■ **WHAT TO PRODUCE**: Begin at the line containing "pyautogui.mouseDown()" and restate it and each line after it exactly, up to and including the last line below. Leave pictures out.

■ **INFORMATION**:
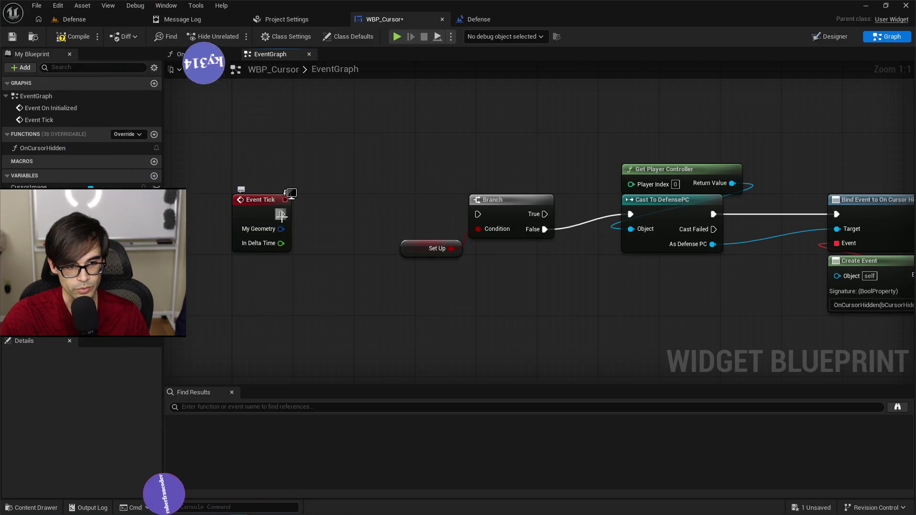
# Wire Event Tick straight into the Branch and move the Branch chain closer to it
pyautogui.moveTo(477, 212); pyautogui.dragTo(476, 213)
pyautogui.scroll(-2, 388, 168)
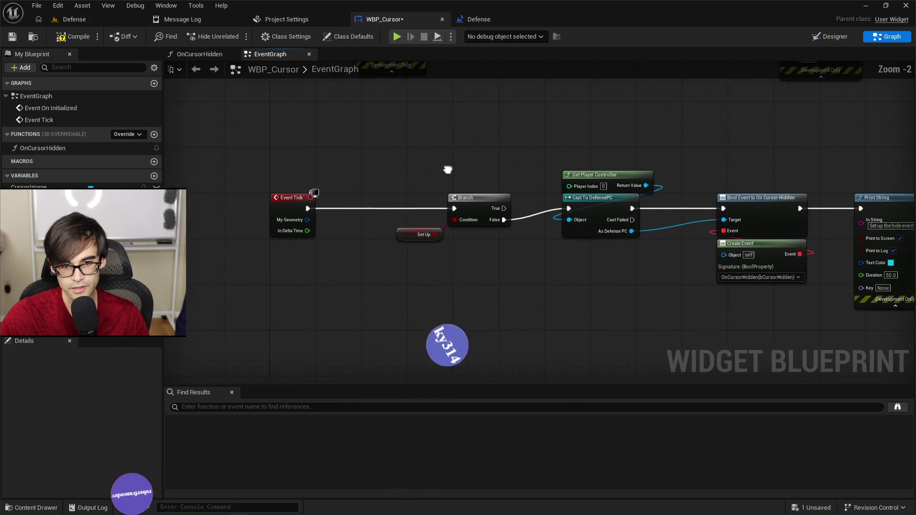
pyautogui.moveTo(263, 160); pyautogui.dragTo(856, 328)
pyautogui.moveTo(346, 187)
pyautogui.mouseDown()
pyautogui.moveTo(510, 247)
pyautogui.moveTo(432, 236)
pyautogui.mouseUp()
pyautogui.scroll(2, 432, 238)
# Compile and save WBP_Cursor, then play the Defense level in the editor
pyautogui.click(431, 211)
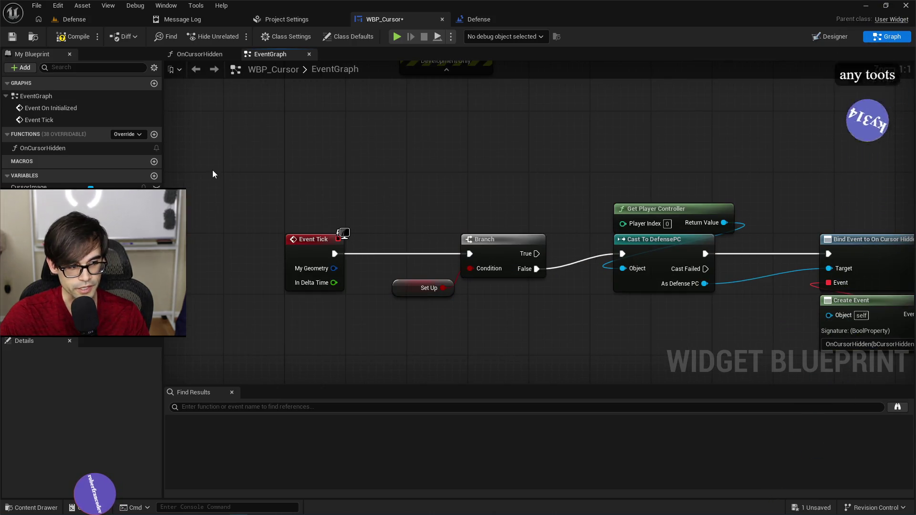
pyautogui.click(75, 37)
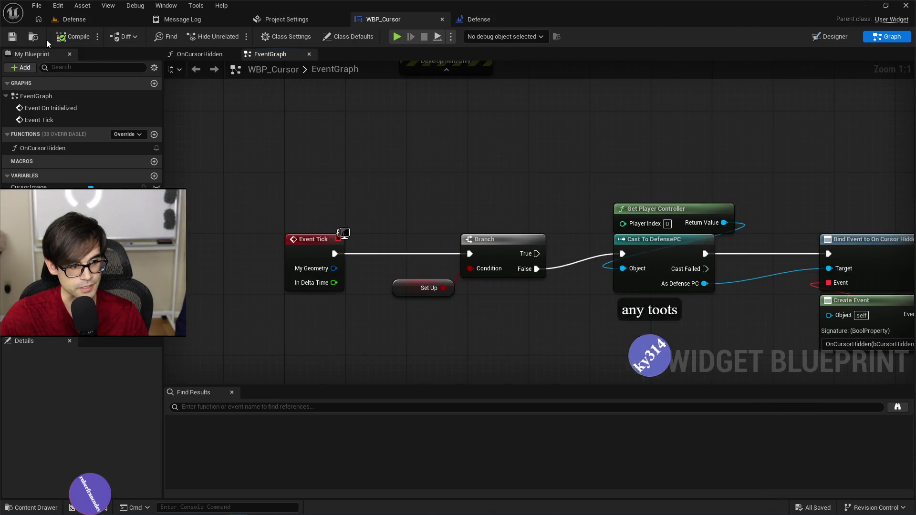
pyautogui.click(103, 18)
pyautogui.click(237, 36)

■ **ANSWER BELOW**:
pyautogui.mouseDown()
pyautogui.moveTo(510, 247)
pyautogui.moveTo(432, 236)
pyautogui.mouseUp()
pyautogui.scroll(2, 432, 238)
# Compile and save WBP_Cursor, then play the Defense level in the editor
pyautogui.click(431, 211)
pyautogui.click(75, 37)
pyautogui.click(103, 18)
pyautogui.click(237, 36)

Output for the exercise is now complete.